**工作事项**
提取下列全部记录中从图片识读出的文字，逐行原样照录，一字不改。答案中略去图片本身。

已保存的条目:
______
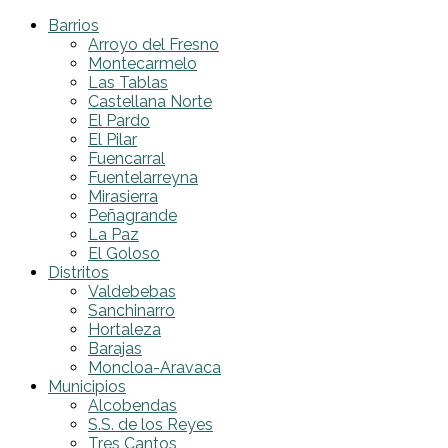
Barrios
Arroyo del Fresno
Montecarmelo
Las Tablas
Castellana Norte
El Pardo
El Pilar
Fuencarral
Fuentelarreyna
Mirasierra
Peñagrande
La Paz
El Goloso
Distritos
Valdebebas
Sanchinarro
Hortaleza
Barajas
Moncloa-Aravaca
Municipios
Alcobendas
S.S. de los Reyes
Tres Cantos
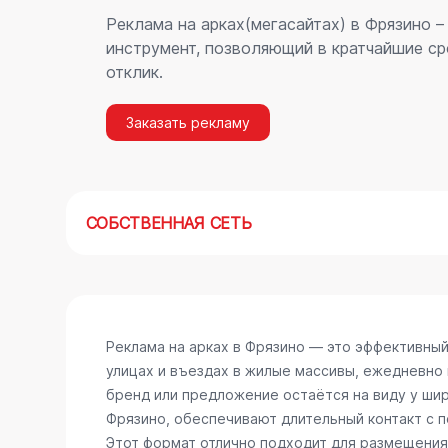
Реклама на арках(мегасайтах) в Фрязино 
инструмент, позволяющий в кратчайшие ср
отклик.
Заказать рекламу
СОБСТВЕННАЯ СЕТЬ
Реклама на арках в Фрязино — это эффективны
улицах и въездах в жилые массивы, ежедневно
бренд или предложение остаётся на виду у шир
Фрязино, обеспечивают длительный контакт с 
Этот формат отлично подходит для размещения 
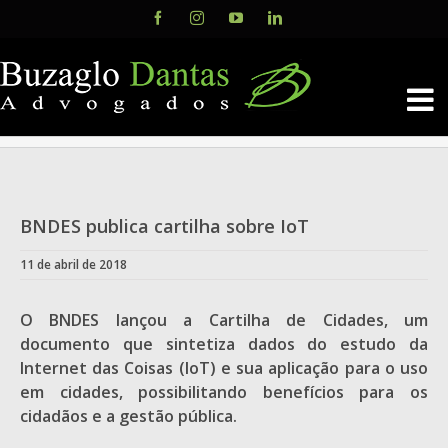
Skip
Facebook
Instagram
YouTube
LinkedIn
to
content
BNDES publica cartilha sobre IoT
11 de abril de 2018
O BNDES lançou a Cartilha de Cidades, um
documento que sintetiza dados do estudo da
Internet das Coisas (IoT) e sua aplicação para o uso
em cidades, possibilitando benefícios para os
cidadãos e a gestão pública.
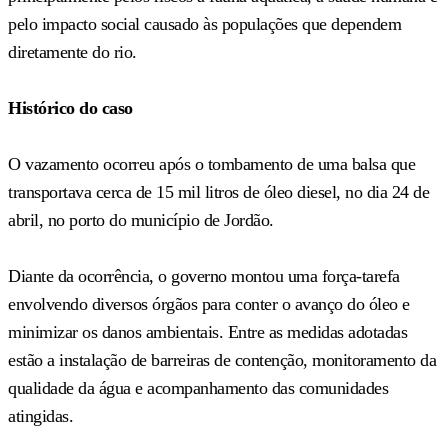
pelo impacto social causado às populações que dependem
diretamente do rio.
Histórico do caso
O vazamento ocorreu após o tombamento de uma balsa que
transportava cerca de 15 mil litros de óleo diesel, no dia 24 de
abril, no porto do município de Jordão.
Diante da ocorrência, o governo montou uma força-tarefa
envolvendo diversos órgãos para conter o avanço do óleo e
minimizar os danos ambientais. Entre as medidas adotadas
estão a instalação de barreiras de contenção, monitoramento da
qualidade da água e acompanhamento das comunidades
atingidas.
______
**你的解答**
Barrios
Arroyo del Fresno
Montecarmelo
Las Tablas
Castellana Norte
El Pardo
El Pilar
Fuencarral
Fuentelarreyna
Mirasierra
Peñagrande
La Paz
El Goloso
Distritos
Valdebebas
Sanchinarro
Hortaleza
Barajas
Moncloa-Aravaca
Municipios
Alcobendas
S.S. de los Reyes
Tres Cantos
Реклама на арках(мегасайтах) в Фрязино 
инструмент, позволяющий в кратчайшие ср
отклик.
Заказать рекламу
СОБСТВЕННАЯ СЕТЬ
Реклама на арках в Фрязино — это эффективны
улицах и въездах в жилые массивы, ежедневно
бренд или предложение остаётся на виду у шир
Фрязино, обеспечивают длительный контакт с 
Этот формат отлично подходит для размещения 
Skip
Facebook
Instagram
YouTube
LinkedIn
to
content
BNDES publica cartilha sobre IoT
11 de abril de 2018
O BNDES lançou a Cartilha de Cidades, um
documento que sintetiza dados do estudo da
Internet das Coisas (IoT) e sua aplicação para o uso
em cidades, possibilitando benefícios para os
cidadãos e a gestão pública.
pelo impacto social causado às populações que dependem
diretamente do rio.
Histórico do caso
O vazamento ocorreu após o tombamento de uma balsa que
transportava cerca de 15 mil litros de óleo diesel, no dia 24 de
abril, no porto do município de Jordão.
Diante da ocorrência, o governo montou uma força-tarefa
envolvendo diversos órgãos para conter o avanço do óleo e
minimizar os danos ambientais. Entre as medidas adotadas
estão a instalação de barreiras de contenção, monitoramento da
qualidade da água e acompanhamento das comunidades
atingidas.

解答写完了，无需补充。